The Nifty 50 nosedived sharply and wiped out all its Friday’s gains in the following two sessions, closing more than 300 points lower on December 17. Market participants may be adopting a cautious stance ahead of the FOMC meeting scheduled for December 17-18. The index dropped below all short- and medium-term moving averages in a single session. Now, the levels of 24,200 (the low of last Friday) and 24,000 (the low of December) are expected to act as support zones. According to experts, the crucial hurdle on the higher side remains the 24,700-24,800 range.

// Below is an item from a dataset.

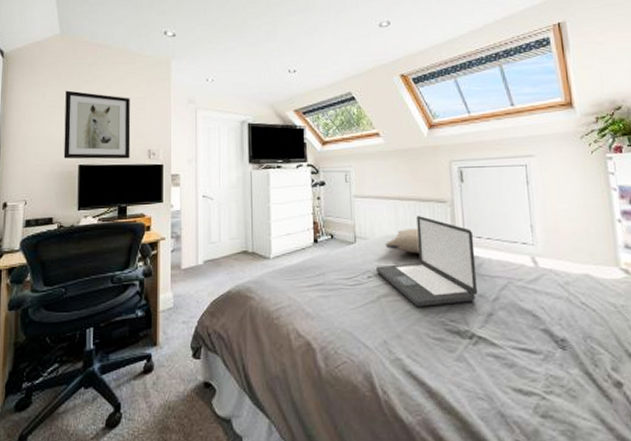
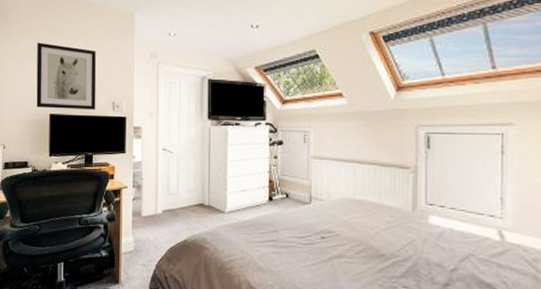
laptop: present [375,216,478,307] -> none [329,181,436,271]
pillow: present [385,229,420,254] -> none [341,193,377,219]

The Nifty 50 opened below 24,600 and remained under pressure throughout the session, closing 332 points (1.35 percent) lower at 24,336. The index formed a long bearish candlestick pattern on the daily charts, indicating a lack of strength to sustain the upside bounce.
According to Nagaraj Shetti, Senior Technical Research Analyst at HDFC Securities, the positive chart pattern, such as higher tops and bottoms, is still intact on the daily chart. The lower support levels of 24,200-24,000 are expected to be crucial.

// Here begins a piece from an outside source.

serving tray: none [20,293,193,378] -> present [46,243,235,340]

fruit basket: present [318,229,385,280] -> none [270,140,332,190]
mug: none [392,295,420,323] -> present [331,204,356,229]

If the Nifty manages to hold above the 24,200-24,000 levels in the next few sessions, there is a possibility of a sizable upside bounce in the market. Any failure to hold at these support levels could trigger intense selling pressure. The immediate resistance is at the 24,500 level, he added.
According to the derivative data, the 25,000 strike holds the maximum Call open interest, followed by the 25,500 and 24,700 strikes, with maximum Call writing at the 24,500 strike, followed by the 24,400 and 24,600 strikes. On the Put side, the maximum open interest was seen at the 23,900 strike, followed by the 24,000 and 23,500 strikes, with maximum writing at the 23,900 strike, followed by the 24,350 and 23,700 strikes.
The weekly options data suggests that the 24,000 level is expected to act as support for the Nifty 50, while the resistance is placed at the 24,700 level.
Bank Nifty
The Bank Nifty was also under pressure, falling 747 points (1.39 percent) to close at 52,835, forming a long red candle on the daily charts with selling across banking heavyweights. The index fell below the 10-day EMA (53,149) but defended the 20-day EMA (52,757) on a closing basis, which is a positive sign.
The index has again become stuck in a wider range of 52,500 to 53,750, with volatile swings within this range. Now, as long as it holds below the 53,000 zone, some weakness could be seen towards 52,500, followed by the 52,250 levels. On the upside, the hurdle is seen at 53,000, followed by the 53,250 zones, said Chandan Taparia, Senior Vice President | Head of Technical Research and Derivatives at Motilal Oswal Financial Services.
Volatility spiked further as the market approached the Federal Reserve's meeting (the last event of the year), adding discomfort for the bulls. The India VIX rose by 3.32 percent to 14.49, following a 7.41 percent uptrend seen in the previous session.